黒や茶 (栗毛) は自然な髪の色として日本でもっともありふれているものですし、そこからやや外れるにせよ 金髪 や 銀髪 も、現実に存在する髪の色と考えられるでしょう。 しかしマンガやアニメの場合、真っ赤な 赤毛 くらいならまだしも、真っ青な 青髪、緑髪、紫髪、ピンク髪、蛍光色の髪といった、およそ現実の人間の髪色とは思えないポップな原色系の髪色のキャラは珍しい存在ではありません。

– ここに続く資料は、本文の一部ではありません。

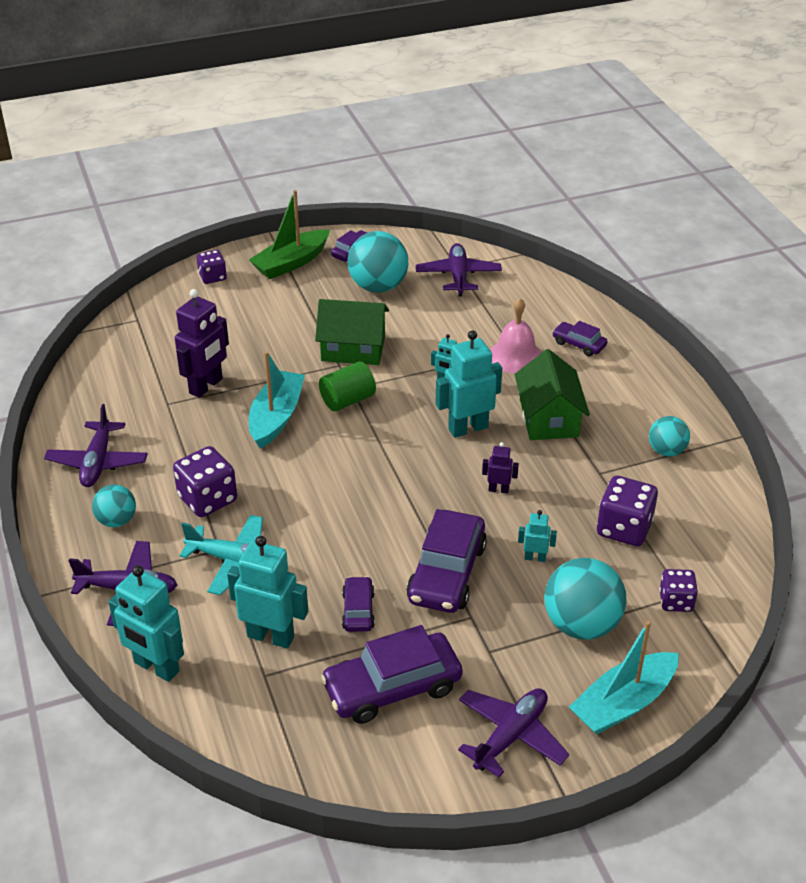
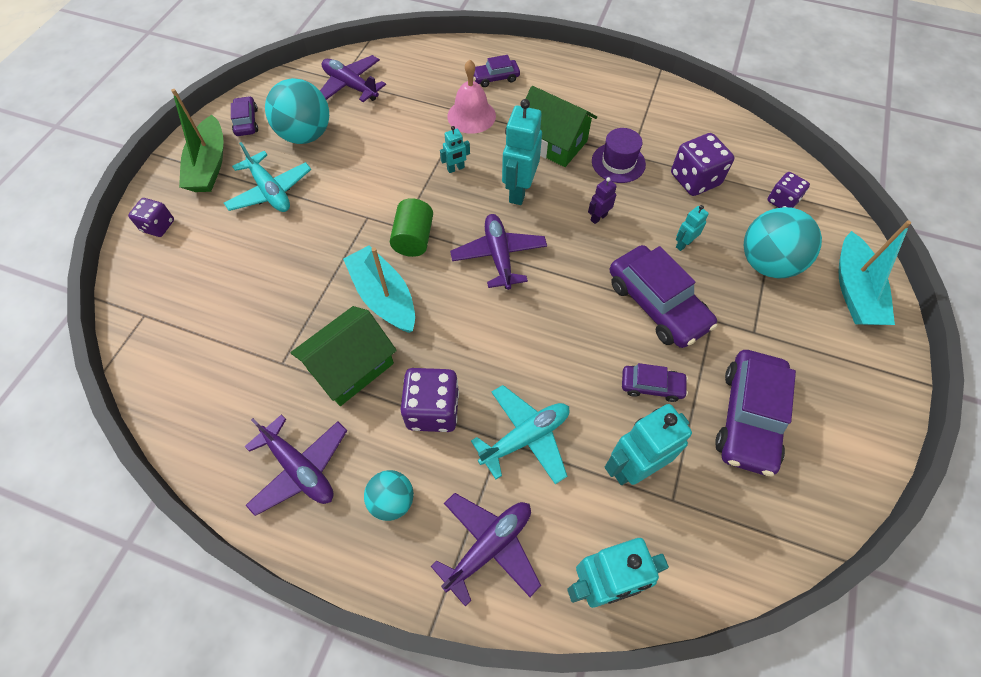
camera: 50 degrees left, 20 degrees up
purple robot [175,289,229,398] -> none
green house [315,299,389,365] -> green house moved to [291,306,397,406]
purple car [342,576,375,632] -> purple car turned 150 degrees clockwise [622,363,688,402]
purple plane [458,688,569,777] -> purple plane moved to [450,214,547,290]
turquoise ball [649,416,690,457] -> none
none -> turquoise plane [224,142,311,212]
none -> purple hat [592,128,646,183]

ある程度の色や彩度ならば、現実にも存在する赤毛や青みがかった髪色の強調・デフォルメ表現や、そのキャラの個性を引き出し差別化させるための演出的な彩色だと理解できますし、ファッションとしての脱色・染髪がある程度普及した現代ではさほどの違和感も覚えないかもしれません。 それでも小さな子供やファッションに興味のなさそうな優等生設定のキャラの髪が原色のように鮮やかで色とりどりだと、ちょっとした不自然さは感じるかもしれません。
「黒茶髪」 は髪色にある程度の写実的で自然さやリアルさを持たせようというキャラや作品、あるいはどんな色でも自由に選べる創作物で、あえて 地味 にも見える黒や茶を選ぶこだわりを持ったキャラや作品だということになります。 いかにも作り物っぽいマンガ的な色やアニメ感を避けようとしているのですね。

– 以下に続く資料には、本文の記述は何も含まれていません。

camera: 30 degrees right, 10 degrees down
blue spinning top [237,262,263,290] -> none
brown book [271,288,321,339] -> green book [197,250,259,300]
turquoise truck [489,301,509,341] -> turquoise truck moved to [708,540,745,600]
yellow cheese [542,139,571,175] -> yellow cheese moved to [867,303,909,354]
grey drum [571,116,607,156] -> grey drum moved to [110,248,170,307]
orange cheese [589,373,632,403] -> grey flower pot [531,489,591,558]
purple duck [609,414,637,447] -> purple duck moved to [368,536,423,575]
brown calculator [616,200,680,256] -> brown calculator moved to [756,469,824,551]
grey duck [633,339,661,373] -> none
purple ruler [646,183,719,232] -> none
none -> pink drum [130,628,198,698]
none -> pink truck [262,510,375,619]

なお現実世界においては、1990年代中頃あたりまでの染髪はもっぱら中高年齢層のもので、染髪は 白髪 を目立たなくするために黒く染める白髪染めや、そのアレンジであるカラーリングなどが大半でした。 ヘアカラー自体が、ややもすると大人っぽいを通り越して老けて見える、若い女性からはおばさんくさくなるなどと敬遠されがちなものだったと云えるでしょう。 清楚でナチュラル志向という時代性があったからかも知れません (つけまつげや派手なマスカラなどが古臭いとして忌避されていた時代もあります)。
茶髪の若者への広がり
ひと昔前までは、一般の若者がわざわざ染髪や脱色をすることは少なかったでしょう。 目立ちすぎるし、学校でも禁止されていますから、生まれつき明るい茶色の髪をした生徒などは、逆に黒く染めてこいみたいな生活指導を受けることもあります。 中学生や高校生がちょっと背伸びして茶髪にするとしても、せいぜい夏休みなどの長期休暇中に少し冒険するくらいでした。

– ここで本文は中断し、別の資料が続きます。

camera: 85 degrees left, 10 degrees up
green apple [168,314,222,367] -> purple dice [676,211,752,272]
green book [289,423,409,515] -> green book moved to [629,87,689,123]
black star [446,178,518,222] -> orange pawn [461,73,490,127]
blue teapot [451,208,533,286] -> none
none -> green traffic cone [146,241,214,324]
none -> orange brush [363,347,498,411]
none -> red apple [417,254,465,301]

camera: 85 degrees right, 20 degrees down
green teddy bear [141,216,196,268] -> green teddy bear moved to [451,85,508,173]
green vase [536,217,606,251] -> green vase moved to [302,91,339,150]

例外は不良・つっぱりと云われたヤンキー・アウトローの世界で、脱色によって俗にマッキンキンと呼ばれる金髪にしたり、金髪にした後に黒い地毛が伸びてきて金黒のツートンカラーになるなどは、暴走族やつっぱりの一部がするものというイメージが鮮烈でした。 それ以外だと芸能人やファション・美容関係者、あるいは夜の職業くらいであり、一般人 にとってはある意味 「非日常の毛髪色」 だったと云えるかもしれません。
髪の毛の色を抜いたり奇抜な色に染めるなどが一般層にも一気に普及したのは1995年から1996年あたりからで、俗に 「茶髪」 と云われる明るい茶系統の髪色は、人気歌手 安室奈美恵さんに影響を受けた 「アムラー」 や、前後して広まったギャル文化とともに大ブームに。 一部では 「うんこ色」 などと罵倒されつつも、その後はすっかり定着することとなりました。
ファッショントレンドは一定の期間ごとにローテーションしがちですから、その後黒髪ストレートのようなおしとやか・清楚系のヘアファッションのブームや人気の高まりもあります。 とくにバブル経済が崩壊し、不景気となって就職氷河期が訪れると、若者の間で奇抜なファッションは避けられるようになってきます。 とはいえ一度広まった茶髪文化やカラフルな染髪はブームを終えてもすっかり当たり前のものとなり、世界観 によっては黒茶髪のみで構成された作品こそ逆にリアリティに欠けるような状況にもなっています。